You probably think sending a text message is free. They have been free for people with most US phone plans for at least a decade. As soon as smart phones became the norm, and data became the bulk of cell traffic, phone plans stopped charging for talk minutes and texts. Data was where the money was. Who even talks on their phone anymore, anyway? My own ringer has been on silent for about four years, now.

So texts between phones are free now. But sending a text from a non-phone, such as a web system that manages speech & debate tournaments, to pull a random example out of nowhere, it’s more complicated. For Tabroom, I have two basic choices. I could use an SMS/MMS gateway service, which talks directly to the cell providers and sends messages. Or, I can use email. An email sent to 5555551234@messaging.att.net will deliver as a text, as long as that line is on AT&T.

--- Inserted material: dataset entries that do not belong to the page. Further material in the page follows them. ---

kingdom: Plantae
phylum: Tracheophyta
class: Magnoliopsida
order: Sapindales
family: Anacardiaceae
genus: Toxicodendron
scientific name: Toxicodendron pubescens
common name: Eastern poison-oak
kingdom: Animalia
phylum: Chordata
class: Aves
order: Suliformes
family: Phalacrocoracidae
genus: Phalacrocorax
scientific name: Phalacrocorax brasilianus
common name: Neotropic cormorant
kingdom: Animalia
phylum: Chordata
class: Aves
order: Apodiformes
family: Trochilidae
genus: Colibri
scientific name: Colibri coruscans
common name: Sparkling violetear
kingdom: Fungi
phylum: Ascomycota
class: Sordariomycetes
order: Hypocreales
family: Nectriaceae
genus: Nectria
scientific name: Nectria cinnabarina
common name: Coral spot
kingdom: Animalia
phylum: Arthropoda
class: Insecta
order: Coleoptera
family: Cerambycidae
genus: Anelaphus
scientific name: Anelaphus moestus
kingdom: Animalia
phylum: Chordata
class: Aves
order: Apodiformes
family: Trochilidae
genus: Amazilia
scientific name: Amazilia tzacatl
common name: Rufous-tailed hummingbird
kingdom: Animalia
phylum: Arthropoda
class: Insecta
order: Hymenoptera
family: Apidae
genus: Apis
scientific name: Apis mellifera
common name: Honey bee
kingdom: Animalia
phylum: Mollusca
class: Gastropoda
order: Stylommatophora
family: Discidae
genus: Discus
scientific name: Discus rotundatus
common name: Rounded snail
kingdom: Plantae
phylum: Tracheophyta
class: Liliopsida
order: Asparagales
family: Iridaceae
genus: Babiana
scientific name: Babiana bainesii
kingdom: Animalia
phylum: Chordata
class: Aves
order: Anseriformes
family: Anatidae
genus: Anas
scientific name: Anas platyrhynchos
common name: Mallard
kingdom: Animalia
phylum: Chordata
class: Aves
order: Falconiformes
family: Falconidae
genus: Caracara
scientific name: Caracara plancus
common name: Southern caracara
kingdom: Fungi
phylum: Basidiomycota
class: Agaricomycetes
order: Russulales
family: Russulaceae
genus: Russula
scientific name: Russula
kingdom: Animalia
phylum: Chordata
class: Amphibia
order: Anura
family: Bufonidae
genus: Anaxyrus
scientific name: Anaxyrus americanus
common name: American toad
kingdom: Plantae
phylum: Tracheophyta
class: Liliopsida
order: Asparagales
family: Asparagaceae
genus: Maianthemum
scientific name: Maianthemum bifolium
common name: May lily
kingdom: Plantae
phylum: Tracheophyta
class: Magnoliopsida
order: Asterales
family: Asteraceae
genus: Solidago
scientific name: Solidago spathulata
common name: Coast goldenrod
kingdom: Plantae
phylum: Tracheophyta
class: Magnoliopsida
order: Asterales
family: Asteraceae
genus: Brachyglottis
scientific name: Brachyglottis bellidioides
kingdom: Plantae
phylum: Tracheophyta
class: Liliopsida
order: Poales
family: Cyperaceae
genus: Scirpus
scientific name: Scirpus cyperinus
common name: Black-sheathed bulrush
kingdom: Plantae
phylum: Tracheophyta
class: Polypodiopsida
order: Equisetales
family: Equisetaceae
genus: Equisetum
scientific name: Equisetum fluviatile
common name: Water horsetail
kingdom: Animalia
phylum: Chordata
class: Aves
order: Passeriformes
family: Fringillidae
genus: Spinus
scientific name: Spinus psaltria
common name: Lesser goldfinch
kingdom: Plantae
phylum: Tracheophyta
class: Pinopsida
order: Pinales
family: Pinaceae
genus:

So why not use a gateway? They charge a small amount per text you send. But if you’re Twitter, those charges can add up. Rumors say that Twitter spent $60 million or so per year on these texts, which seems staggering but not when you weigh it against a company that once had $5.4 billion in annual review. That is, until a business leader with no idea how to save his sinking ship takes over and starts attacking every little expense he can find. So, I figured he saw that bill and decided to cut it.

I hope this revelation doesn’t shock you, but Tabroom has never had $5.4 billion in annual revenue. So, we use the free method. But much as Musk’s free speech had costs, so too does free text messaging. Email to text gateways are much less reliable. Messages get tagged as spam, or sometimes just don’t deliver, all the time. I also have to keep track of your cell provider, because each one has a different email address I have to send messages to. When Tabroom users switch carriers their text blasts stop working until they update their account. And of course, when folks who judge tournaments do switch carriers, their Tabroom blasts aren’t usually their first concern, or their tenth. Few judges are constantly yearning to be harassed into hitting their start round button.

Those downsides are all annoyances. However, now Tabroom also faces a legitimate danger: those email gateways are not really intended for bulk messaging. And, spammers sometimes use them to bother phone customers. So the carriers are growing more restrictive. AT&T drops any message with a web address in it. That’s why Tabroom doesn’t send map URLs anymore. And then in late 2022, T-Mobile began capping how many messages per hour a single sender can send them. Which means, if you haven’t noticed, that T-Mobile users don’t get text blasts during the middle of the day most Saturdays; we hit that cap all the time when Tabroom is busy.

I can’t complain to T-Mobile, because T-Mobile’s answer will be “you should be paying to use the SMS gateway.” So, Tabroom hosted 192 tournaments this weekend, with 2356 schools, 21,312 entries and 6,133 judges. Over the course of this Saturday, those 27,445 folks were sent 144,350 text blasts. At that rate, we’d run up a $75,000 annual bill. That’s a lot of money for the right to yell at debaters to be on time.

Is it worth it to increase Tabroom fees a substantial amount for that? Should we try to track who texts a lot and bill them extra — but therefore increase our own overhead tracking every time Menick harasses that judge who never hits start? What happens if Verizon or AT&T follow suit and start limiting us, too? AT&T is already quick to delay deliveries sometimes too, when it decides we’re sending spam. Do we rely on emails and forget texts, when most people don’t get audio notifications of new email anymore? Do I have to write an app for Tabroom just so people get notifications through it — and then pray new judges install it basically so they can be bothered?

I don’t know the answer. But I hope it doesn’t become a crisis. We’ve come to rely on the text message as a prime form of communication, especially during the pandemic and online debates. We need to rethink that a lot in the coming months or years. It’s already tumbling around my brain, for what it’s worth. I’m trying to make sure Tabroom survives longer than Twitter will, at least.

The way Musk is going, that shouldn’t be too difficult.